A few years ago, I left New York for New England farm country to embrace its ethos of sustainability and local farming. Through my photography, I tried to understand what is at the crux of people’s desire to live this way.

In my two series, Pioneer Valley and Bare Handed, I look for moments of wonder and spiritual resonance in my subjects and aim to depict the delicate balance between dominance and surrender, which is at the core of every interaction. My photographs are created in rural communities struggling to maintain their agrarian traditions and natural resources despite the challenges of globalization, competing technology, agribusiness, and even weather.

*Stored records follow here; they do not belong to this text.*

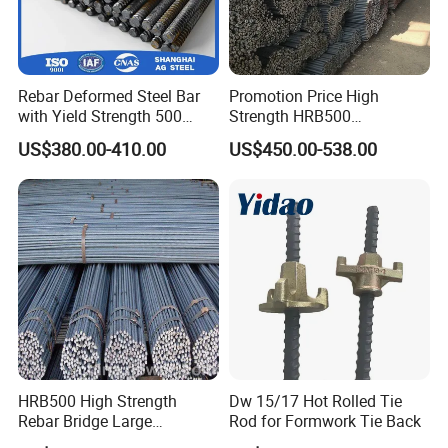
Rebar Deformed Steel Bar
Promotion Price High
with Yield Strength 500
Strength HRB500
MPa for Heavy
Reinforcement Bar HRB400
US$380.00-410.00
US$450.00-538.00
Infrastructure
Ribbed Rebar Deformed Bar
HRB500 High Strength
Dw 15/17 Hot Rolled Tie
Rebar Bridge Large
Rod for Formwork Tie Back
Infrastructure Construction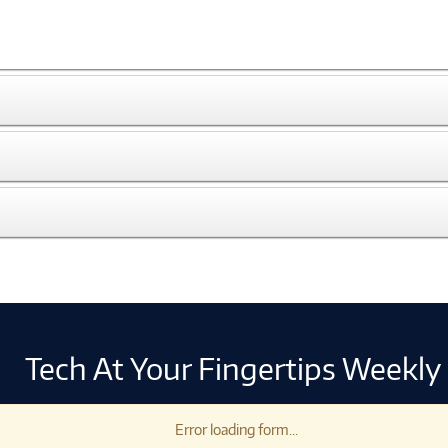
Tech At Your Fingertips Weekly
Error loading form...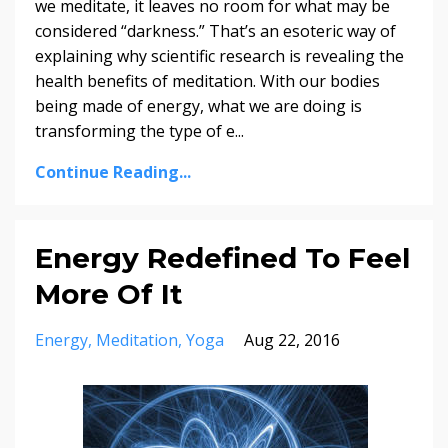
we meditate, it leaves no room for what may be
considered “darkness.” That’s an esoteric way of
explaining why scientific research is revealing the
health benefits of meditation. With our bodies
being made of energy, what we are doing is
transforming the type of e...
Continue Reading...
Energy Redefined To Feel
More Of It
Energy
Meditation
Yoga
Aug 22, 2016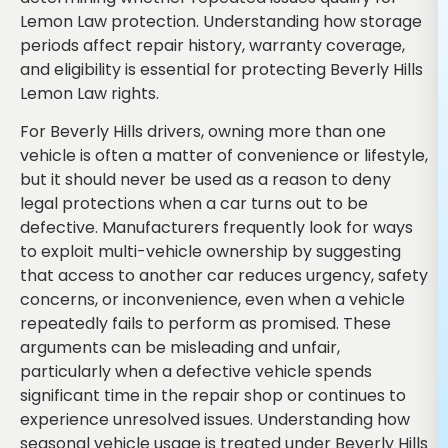
Lemon Law protection. Understanding how storage
periods affect repair history, warranty coverage,
and eligibility is essential for protecting Beverly Hills
Lemon Law rights.
For Beverly Hills drivers, owning more than one
vehicle is often a matter of convenience or lifestyle,
but it should never be used as a reason to deny
legal protections when a car turns out to be
defective. Manufacturers frequently look for ways
to exploit multi-vehicle ownership by suggesting
that access to another car reduces urgency, safety
concerns, or inconvenience, even when a vehicle
repeatedly fails to perform as promised. These
arguments can be misleading and unfair,
particularly when a defective vehicle spends
significant time in the repair shop or continues to
experience unresolved issues. Understanding how
seasonal vehicle usage is treated under Beverly Hills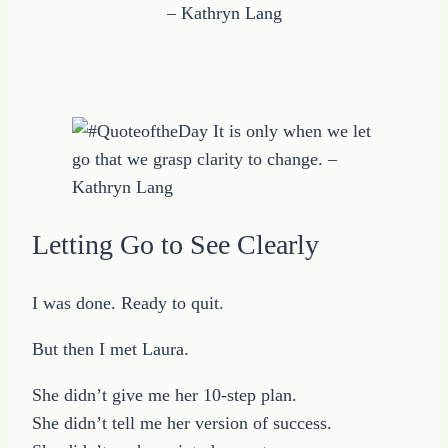
– Kathryn Lang
Letting Go to See Clearly
I was done. Ready to quit.
But then I met Laura.
She didn’t give me her 10-step plan.
She didn’t tell me her version of success.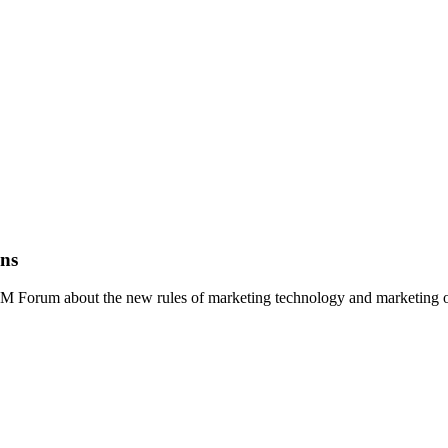
ons
RM Forum about the new rules of marketing technology and marketing o
technology supergraphic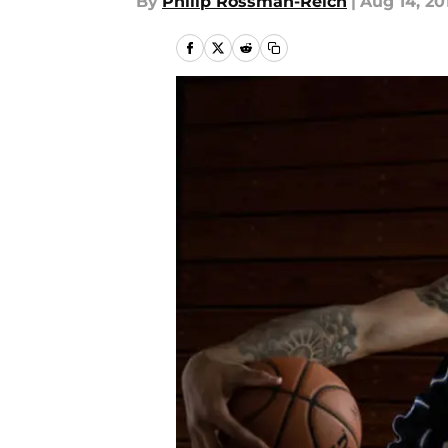
By
Philip Rossman-Reich
|
Aug 14, 20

Pioneer Valley comes from the name given to the region in western Massachusetts where I had settled. The title Bare Handed refers to my subjects’ powerful yet intimate hands-on connection with their work—both land and animals—on the farm and in the wild. In these photographs, the heavy, overbearing machinery associated with modern life gives way to the simple, but potent, symbiotic relationship between man, creature, and the forces of weather. This tactile relation affords the individuals a style of work resembling meditation.

The subjects pictured work in tandem with their environment, reaping benefits, but leaving little mark: beekeepers, wearing no protective clothing; trainers at a wolf sanctuary; catfish “noodlers,” capturing seventy pound fish with their bare hands; and farmers, using traditional practices—which now seem heroic—to run small, sustainable farms. They take huge risks to stay committed to their methods, drawing on human strength of body and mind, especially in the face of the unpredictability and fury of the weather. While making my photographs, I discovered that these individuals have a spiritual commitment to their work that goes beyond the rational and points to the power of faith.

In Bare Handed, I seek to celebrate that spiritual conviction, and the resistance of the trend towards mechanization. My images are meant to offer contrast to the iconic, historical images of hardship created by the WPA photographers during the Great Depression and the current exposés of big agriculture. While photographing these workers, I was struck by how many mythical and religious references occurred naturally and spontaneously. With just a tilt of her head, the teenage girl pictured in “Sienna, Turkey Madonna” was transformed into a rendition of the Virgin Mary. Not always overtly, I look for gestures and draw inspiration from religious paintings, mythology, and iconic tales of struggle to convey a sense of mysticism that is in the everyday. It is these moments of spiritual awe I chase with my camera.